BEGIN DATA PROVIDED

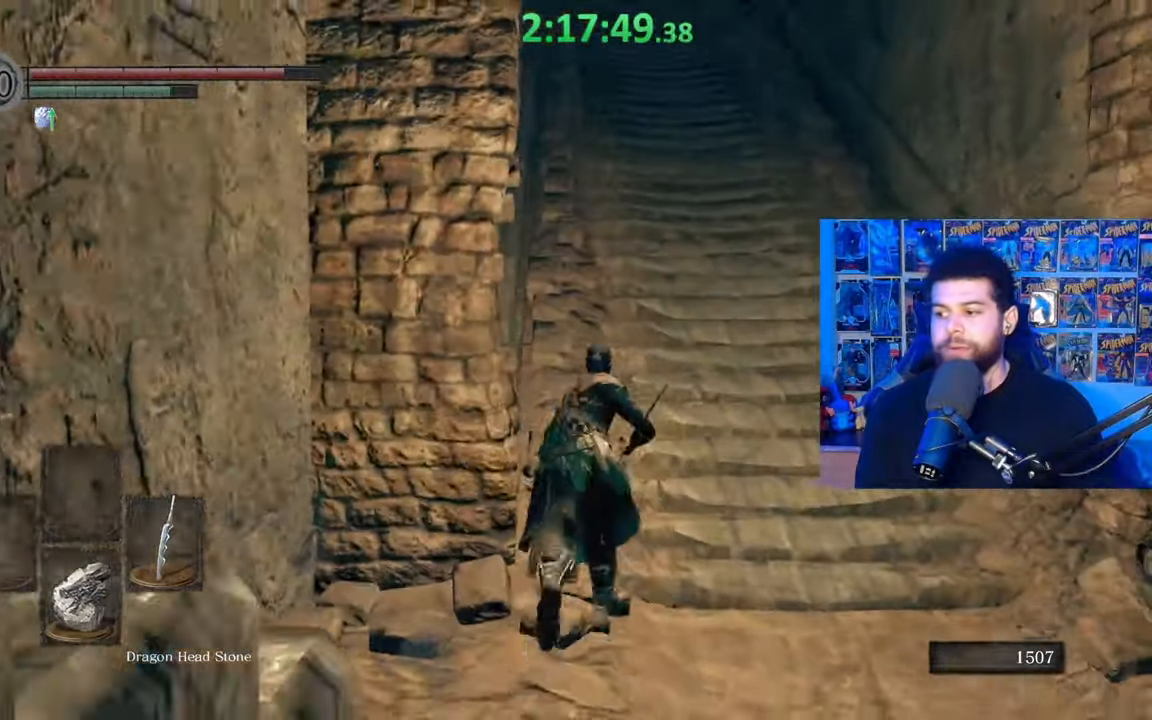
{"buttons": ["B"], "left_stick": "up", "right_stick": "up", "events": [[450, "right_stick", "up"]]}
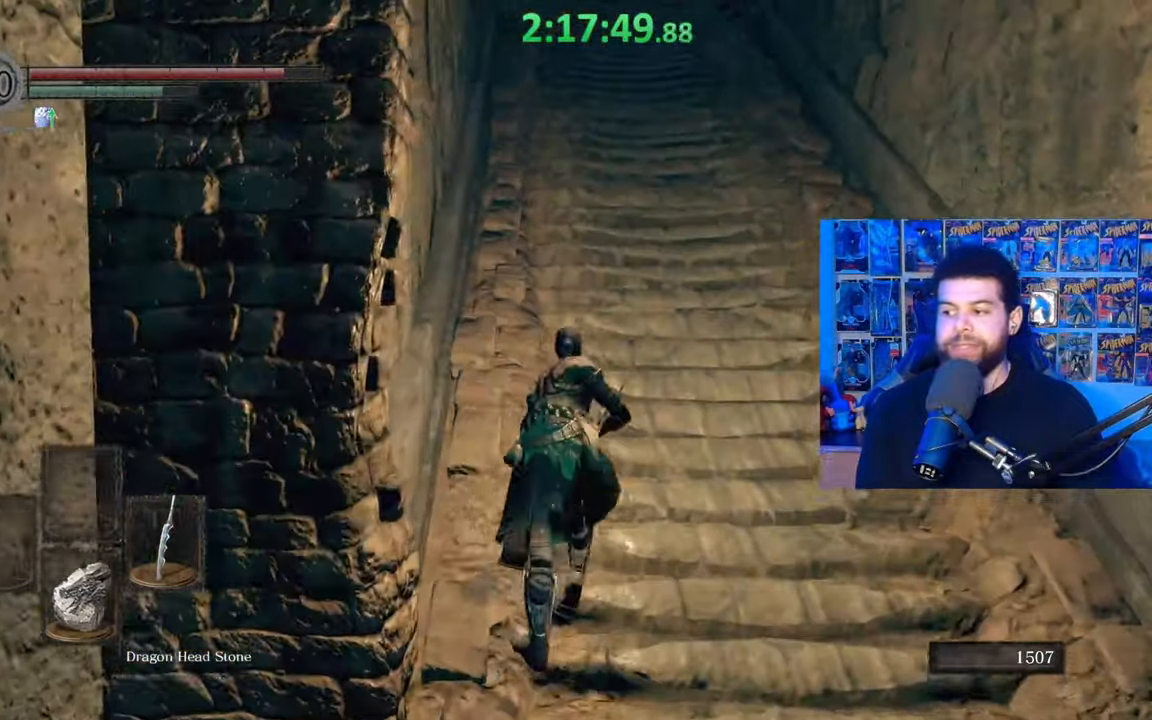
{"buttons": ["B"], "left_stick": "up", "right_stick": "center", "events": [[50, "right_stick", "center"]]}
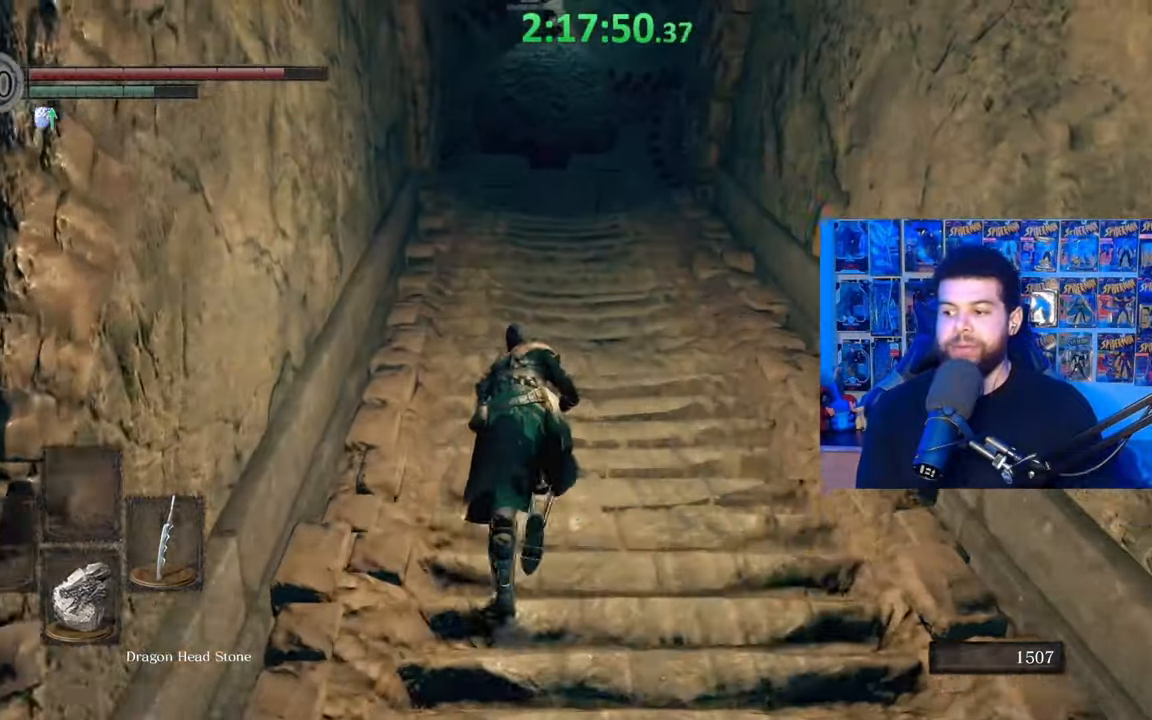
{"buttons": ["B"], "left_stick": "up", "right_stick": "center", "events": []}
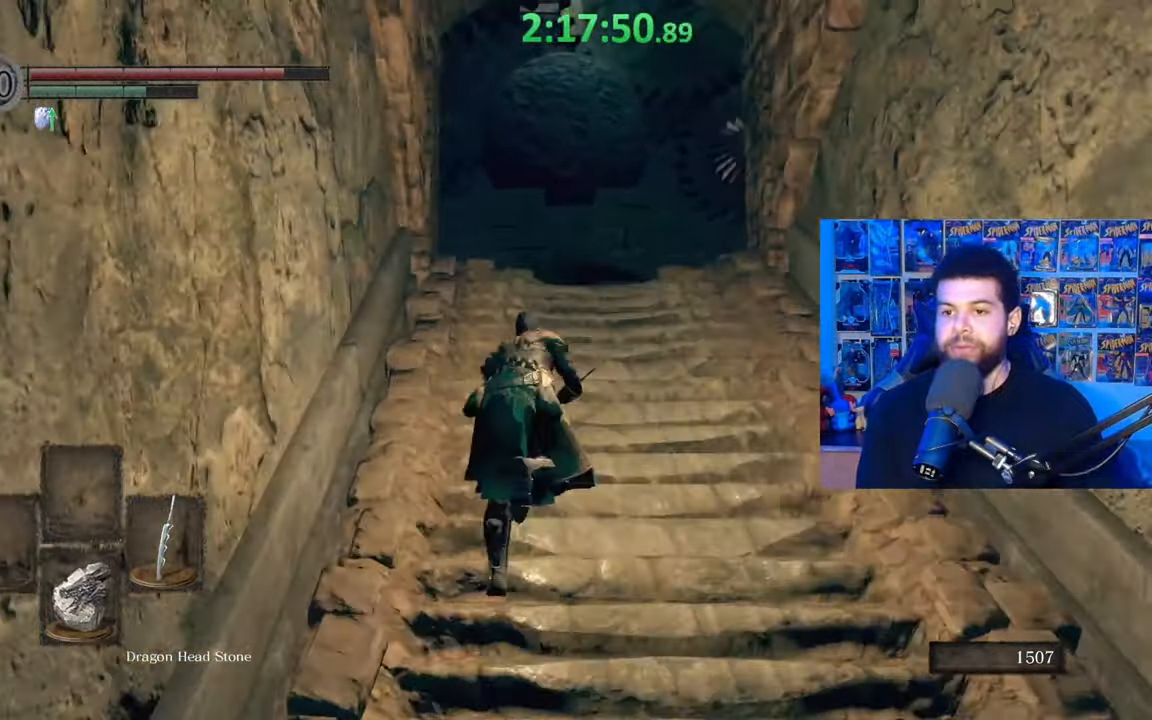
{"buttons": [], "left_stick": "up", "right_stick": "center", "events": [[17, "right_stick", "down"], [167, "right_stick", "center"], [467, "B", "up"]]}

END DATA PROVIDED

## [YOUR ASSIGNMENT]
Everything in the preceding material must be transcribed exactly, except the images.

## [EXPECTED OUTPUT]
{"buttons": ["B"], "left_stick": "up", "right_stick": "up", "events": [[450, "right_stick", "up"]]}
{"buttons": ["B"], "left_stick": "up", "right_stick": "center", "events": [[50, "right_stick", "center"]]}
{"buttons": ["B"], "left_stick": "up", "right_stick": "center", "events": []}
{"buttons": [], "left_stick": "up", "right_stick": "center", "events": [[17, "right_stick", "down"], [167, "right_stick", "center"], [467, "B", "up"]]}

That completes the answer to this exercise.